Il sindaco di Torregrande, Rocco (che abbiamo già incontrato e vista la straordinaria ispirazione alla figura di Rocco Scotellaro), dirà a Patrick, incoraggiandolo, che la memoria popolare è più forte e ricca dei documenti scritti. Grazie alla memoria popolare e alle intuizioni de dott. Coppola si riuscì a stabilire che Michele non era stato ricoverato in manicomio perché fosse pazzo, ma perché era stato vittima di un atto di inaudita violenza, per toglierlo di mezzo. Egli, inoltre, nonostante il lungo periodo di detenzione in un ambiente degradato e degradante, in comunione con esseri abbrutiti, aveva saputo difendersi estraniandosi completamente dall’ambiente e da quel mondo. Michele non aveva perso la ragione, né la parola, ma se ne era volontariamente privato per difendersi, estraniandosi dall’ambiente e dai suoi compagni di sventura, annullandosi. Una vita condotta per anni in quelle condizioni non avrebbe potuto non lasciare conseguenze: e infatti Michele, quando fu liberato, sembrava un essere abbrutito, in stato letale. Si sperava tuttavia nel recupero delle sue facoltà, lento, faticoso e non certo. Il dotto Coppola prudentemente avvertiva Patrick che il recupero non era sicuro. Ho scritto in qualche pagina avanti che adopero allusivamente l’espressione “pagine non riassumibili” e che, nelle conclusioni semiserie che, dopo il prossimo post, chiuderanno post scriptum questo riassunto, dirò che cosa intendo realmente dire. Senza stavolta minimamente alludere, adopero la stessa espressione anche riguardo alle numerose pagine relative alla lenta scoperta della verità: queste pagine sono realmente non riassumibili e invito a leggerle, perché ne vale la pena.

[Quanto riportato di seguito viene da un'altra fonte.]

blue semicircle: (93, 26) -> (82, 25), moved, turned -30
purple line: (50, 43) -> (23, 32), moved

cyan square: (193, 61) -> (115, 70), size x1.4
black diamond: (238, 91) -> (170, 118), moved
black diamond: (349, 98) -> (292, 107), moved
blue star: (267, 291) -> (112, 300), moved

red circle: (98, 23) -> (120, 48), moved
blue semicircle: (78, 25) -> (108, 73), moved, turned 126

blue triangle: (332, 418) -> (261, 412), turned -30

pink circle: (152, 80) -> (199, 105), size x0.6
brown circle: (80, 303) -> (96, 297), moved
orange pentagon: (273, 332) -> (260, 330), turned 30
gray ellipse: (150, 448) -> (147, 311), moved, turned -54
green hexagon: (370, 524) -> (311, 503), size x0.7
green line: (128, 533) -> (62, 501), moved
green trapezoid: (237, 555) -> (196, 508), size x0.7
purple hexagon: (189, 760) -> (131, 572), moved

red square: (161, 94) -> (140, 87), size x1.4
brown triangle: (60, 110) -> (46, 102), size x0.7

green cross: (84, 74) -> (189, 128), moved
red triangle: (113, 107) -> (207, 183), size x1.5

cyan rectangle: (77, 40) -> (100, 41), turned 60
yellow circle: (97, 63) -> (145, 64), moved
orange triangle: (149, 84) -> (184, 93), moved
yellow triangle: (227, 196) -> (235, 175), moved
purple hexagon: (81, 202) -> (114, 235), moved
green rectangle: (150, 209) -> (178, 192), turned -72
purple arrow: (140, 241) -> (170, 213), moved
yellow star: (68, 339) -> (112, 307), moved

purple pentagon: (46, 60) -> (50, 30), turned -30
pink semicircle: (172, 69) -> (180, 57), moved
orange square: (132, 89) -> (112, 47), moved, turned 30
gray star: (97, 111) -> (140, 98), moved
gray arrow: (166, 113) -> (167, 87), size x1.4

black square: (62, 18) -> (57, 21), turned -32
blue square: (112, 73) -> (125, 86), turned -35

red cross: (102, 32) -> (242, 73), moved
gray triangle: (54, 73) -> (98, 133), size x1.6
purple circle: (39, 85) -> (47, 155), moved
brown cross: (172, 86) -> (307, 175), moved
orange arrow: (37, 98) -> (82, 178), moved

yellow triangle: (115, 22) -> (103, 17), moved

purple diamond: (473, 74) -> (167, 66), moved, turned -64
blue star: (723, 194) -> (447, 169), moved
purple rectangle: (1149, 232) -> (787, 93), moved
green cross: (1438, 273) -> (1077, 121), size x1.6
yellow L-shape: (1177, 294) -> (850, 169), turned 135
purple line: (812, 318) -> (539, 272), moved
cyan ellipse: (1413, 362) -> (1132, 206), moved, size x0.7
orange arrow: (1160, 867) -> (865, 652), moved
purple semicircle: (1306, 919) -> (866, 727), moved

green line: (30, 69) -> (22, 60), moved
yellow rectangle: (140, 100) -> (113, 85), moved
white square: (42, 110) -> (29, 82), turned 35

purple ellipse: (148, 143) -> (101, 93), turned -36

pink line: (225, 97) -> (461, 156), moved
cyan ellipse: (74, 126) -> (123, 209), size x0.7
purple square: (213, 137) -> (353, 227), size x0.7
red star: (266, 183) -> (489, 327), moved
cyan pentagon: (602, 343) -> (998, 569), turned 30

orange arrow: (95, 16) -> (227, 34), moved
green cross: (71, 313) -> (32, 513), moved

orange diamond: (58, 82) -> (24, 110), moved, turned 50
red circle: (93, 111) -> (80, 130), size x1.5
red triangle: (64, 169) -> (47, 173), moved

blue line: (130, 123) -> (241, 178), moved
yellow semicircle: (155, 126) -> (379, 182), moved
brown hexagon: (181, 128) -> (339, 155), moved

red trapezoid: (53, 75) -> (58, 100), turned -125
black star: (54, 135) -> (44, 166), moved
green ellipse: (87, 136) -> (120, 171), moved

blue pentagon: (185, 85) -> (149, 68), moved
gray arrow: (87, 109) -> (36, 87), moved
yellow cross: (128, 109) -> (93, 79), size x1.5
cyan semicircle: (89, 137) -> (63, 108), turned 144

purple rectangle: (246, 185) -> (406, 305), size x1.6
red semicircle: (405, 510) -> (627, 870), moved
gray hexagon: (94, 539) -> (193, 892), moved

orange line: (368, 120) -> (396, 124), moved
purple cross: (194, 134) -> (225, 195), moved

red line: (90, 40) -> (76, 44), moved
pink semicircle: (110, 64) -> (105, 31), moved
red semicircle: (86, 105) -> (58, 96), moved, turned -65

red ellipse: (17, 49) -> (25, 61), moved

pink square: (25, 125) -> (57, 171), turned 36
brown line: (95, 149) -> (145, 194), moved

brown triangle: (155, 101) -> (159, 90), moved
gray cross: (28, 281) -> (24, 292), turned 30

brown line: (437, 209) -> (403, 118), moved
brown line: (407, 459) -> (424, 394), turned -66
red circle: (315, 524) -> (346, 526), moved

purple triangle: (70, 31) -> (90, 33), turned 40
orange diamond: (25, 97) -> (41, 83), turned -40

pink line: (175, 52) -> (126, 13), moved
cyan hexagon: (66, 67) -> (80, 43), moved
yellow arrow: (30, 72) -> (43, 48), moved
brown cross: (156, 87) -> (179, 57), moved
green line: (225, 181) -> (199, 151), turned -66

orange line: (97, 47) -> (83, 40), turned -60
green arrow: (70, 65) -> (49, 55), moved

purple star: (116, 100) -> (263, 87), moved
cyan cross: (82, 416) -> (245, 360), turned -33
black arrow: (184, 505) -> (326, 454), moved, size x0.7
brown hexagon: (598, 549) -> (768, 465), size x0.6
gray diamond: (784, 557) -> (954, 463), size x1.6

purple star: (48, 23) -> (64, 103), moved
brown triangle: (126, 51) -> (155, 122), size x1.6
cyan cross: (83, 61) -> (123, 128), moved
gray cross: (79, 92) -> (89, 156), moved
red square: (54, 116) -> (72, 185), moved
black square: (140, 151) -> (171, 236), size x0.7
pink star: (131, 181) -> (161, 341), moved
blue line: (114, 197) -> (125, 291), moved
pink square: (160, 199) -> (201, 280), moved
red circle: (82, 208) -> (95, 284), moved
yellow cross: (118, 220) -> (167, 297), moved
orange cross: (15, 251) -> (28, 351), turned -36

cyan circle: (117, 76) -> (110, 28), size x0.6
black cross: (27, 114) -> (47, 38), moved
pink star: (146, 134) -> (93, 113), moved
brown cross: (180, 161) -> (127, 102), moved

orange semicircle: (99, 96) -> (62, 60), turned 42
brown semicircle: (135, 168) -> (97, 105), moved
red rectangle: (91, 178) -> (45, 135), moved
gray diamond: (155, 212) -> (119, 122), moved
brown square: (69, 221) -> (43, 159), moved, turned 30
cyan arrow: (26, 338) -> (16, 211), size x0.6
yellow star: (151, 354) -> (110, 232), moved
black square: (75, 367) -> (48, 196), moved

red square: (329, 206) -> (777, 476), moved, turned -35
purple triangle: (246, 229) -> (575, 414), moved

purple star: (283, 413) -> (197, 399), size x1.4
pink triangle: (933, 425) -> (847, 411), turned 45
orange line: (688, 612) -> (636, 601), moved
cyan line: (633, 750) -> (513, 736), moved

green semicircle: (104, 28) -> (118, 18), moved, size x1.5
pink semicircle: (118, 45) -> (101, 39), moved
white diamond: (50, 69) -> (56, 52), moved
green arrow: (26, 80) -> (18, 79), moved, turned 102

Michele recuperò in pieno le sue facoltà e Patrick, col recupero delle sue origini – della terra in cui era nato e del padre -, si sentì finalmente realizzato. Quando conobbe il testo del biglietto che aveva addosso quando fu abbandonato, disse: – Adesso so come mi sarei dovuto chiamare! Ma io non mi chiamerò Giovanni Campagna: mi chiamerò come il padre di mio padre, Nicola Genovesi. Ma sentiva il bisogno di ritrovare Assuntina e dette incarico di cercarla a una agenzia di investigazioni di New York. Una certa amarezza scese nell’animo di Elvira, alla quale sembrava che il forte rapporto col padre portasse a trascurato il ricordo e il rimpianto per la madre, Emma.